Was sich dagegen deutlich erwärmen müsste, ist das Verhandlungsklima. In den letzten Monaten wurde es zwischen den reichen und den armen Ländern immer frostiger. Bei keinem anderen Thema zeigt sich deutlicher: Die Menschheit ist zwar eine Schicksals-, aber keine Solidargemeinschaft.
Die Klimaveränderung stellt die Gerechtigkeitsfrage zwischen Nord und Süd mit neuer Dringlichkeit. Denn ein neues Klimaabkommen, das auch die Schwellen- und Entwicklungsländer einbezieht, ist nur zu haben, wenn es sich an der Gleichberechtigung aller Menschen orientiert.
Hauptleidtragende des Klimawandels sind die Menschen in den Entwicklungsländern, obwohl sie dafür nicht verantwortlich sind. Afrika stösst nur 3 bis 4 Prozent des CO2 aus. Aber Afrika und andere arme Länder bezahlen hart für die Klimasünden des Nordens. Dürren und Überschwemmungen vernichten ihre Ernten, Hurrikane und steigende Meeresspiegel zerstören ganze Landstriche, Krankheiten breiten sich aus, das Trinkwasser wird noch knapper werden.
Als Hauptverursacher tragen die Industriestaaten, auch die Schweiz, eine doppelte Verantwortung. Erstens müssen sie Ernst machen mit der drastischen CO2-Reduktion im eigenen Land. Konkret heisst das, den Ausstoss bis 2020 um mindestens 40 Prozent zu reduzieren. Denn anders ist die Erwärmung nicht unter 2 Grad zu halten. Deshalb ist das Angebot des Bundesrates grobfahrlässig, den CO2-Ausstoss in der Schweiz nur um 20 Prozent zu senken.
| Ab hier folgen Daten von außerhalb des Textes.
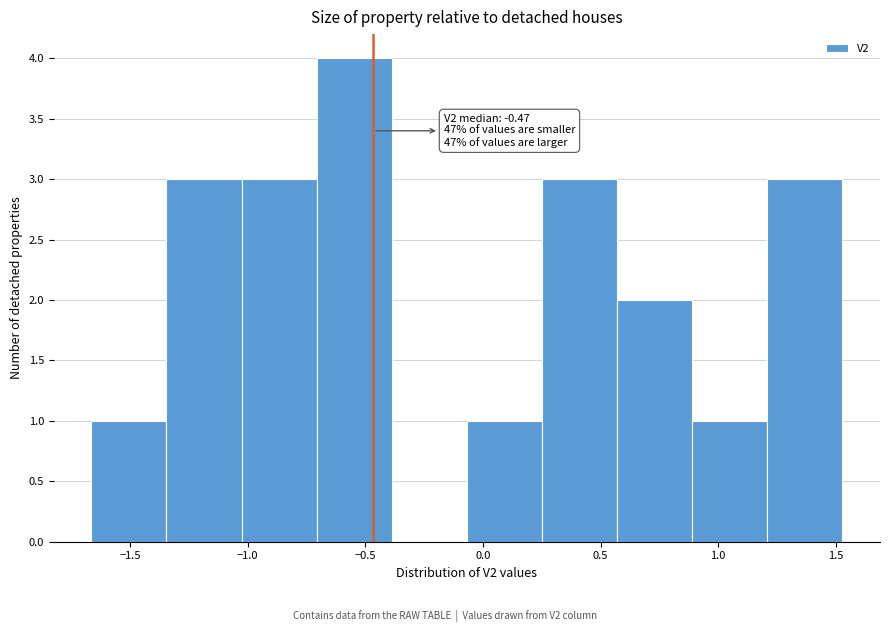

Over which range of the x-axis is the bar tallest?

-0.70 to -0.40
Zweitens müssen die Industriestaaten den Entwicklungsländern mit massiven Finanzmitteln und klimafreundlichen Technologien helfen, die Folgen des Klimawandels zu mildern und einen CO2-armen Entwicklungspfad einzuschlagen. Es ist der Preis für das jahrzehntelange Aufheizen der Atmosphäre.
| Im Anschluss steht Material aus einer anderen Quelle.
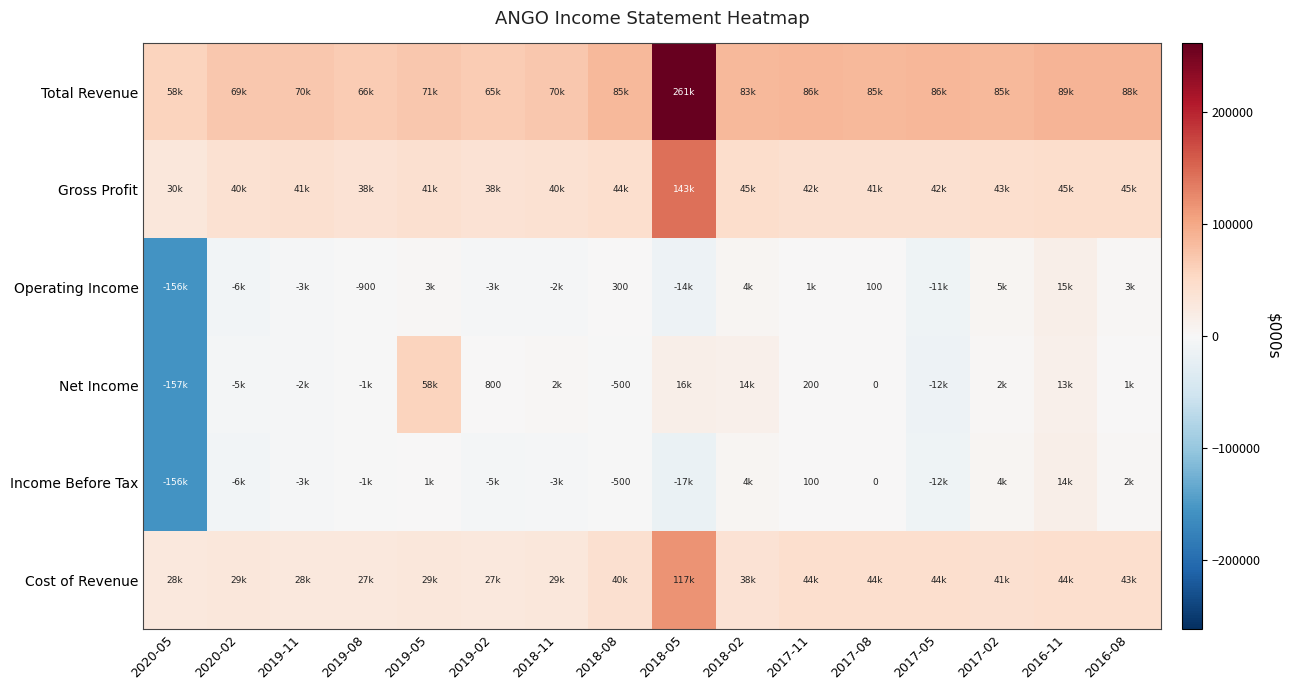

What is the highest value of the Cost of Revenue series?

117800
Die Schweiz müsste nach Schätzungen von Umwelt- und Entwicklungsorganisationen rund 1,7 Milliarden Franken pro Jahr (1 Prozent) an die weltweiten Kosten beisteuern. Doch der Bundesrat hat sich bisher nicht ernsthaft mit der Frage auseinandergesetzt. Dabei geht es nicht um Barmherzigkeit, sondern um das Verursacherprinzip.
Die amerikanische Historikerin Barbara Tuchman schrieb in ihrem Buch „Die Torheit der Regierenden, von Troja bis Vietnam“: „In der Regierungskunst bleiben die Leistungen der Menschheit weit hinter dem zurück, was sie auf fast allen anderen Gebieten vollbracht hat“. Bei der Klimapolitik zeigt sich das in aller Schärfe. Das Problembewusstsein der besorgten Weltöffentlichkeit ist viel weiter fortgeschritten als die Handlungsbereitschaft der Politik. Deshalb ist es wichtig, dass Umwelt- und Entwicklungsorganisationen in Kopenhagen den versammelten Regierungen Dampf machen. Ohne Druck wird kein taugliches Klimaabkommen zustande kommen.
Bundesrat und Umweltminister Moritz Leuenberger erklärte unlängst vor der Meteorologischen Weltorganisation in Genf, nur der „Aufbruch ins Zeitalter der klimatischen Aufklärung“ habe Zukunft. Herr Bundesrat, wir nehmen Sie und beim Wort. Gehen Sie mit dieser Botschaft nach Kopenhagen und verdoppeln Sie das schäbige 20 Prozent-Reduktionsangebot der Schweiz. Die Welt braucht ein ambitioniertes, gerechtes Klimaschutzabkommen. Und die Schweiz muss ihren Anteil dazu leisten.
Rosmarie Bär, Alliance Sud

Rosmarie Bär ist Mitglied der offiziellen Schweizer Delegation an der Uno-Klimakonferenz von Kopenhagen

Dieser Beitrag erschien als "Tribüne" in "Der Bund" vom 7. Dezember 2009.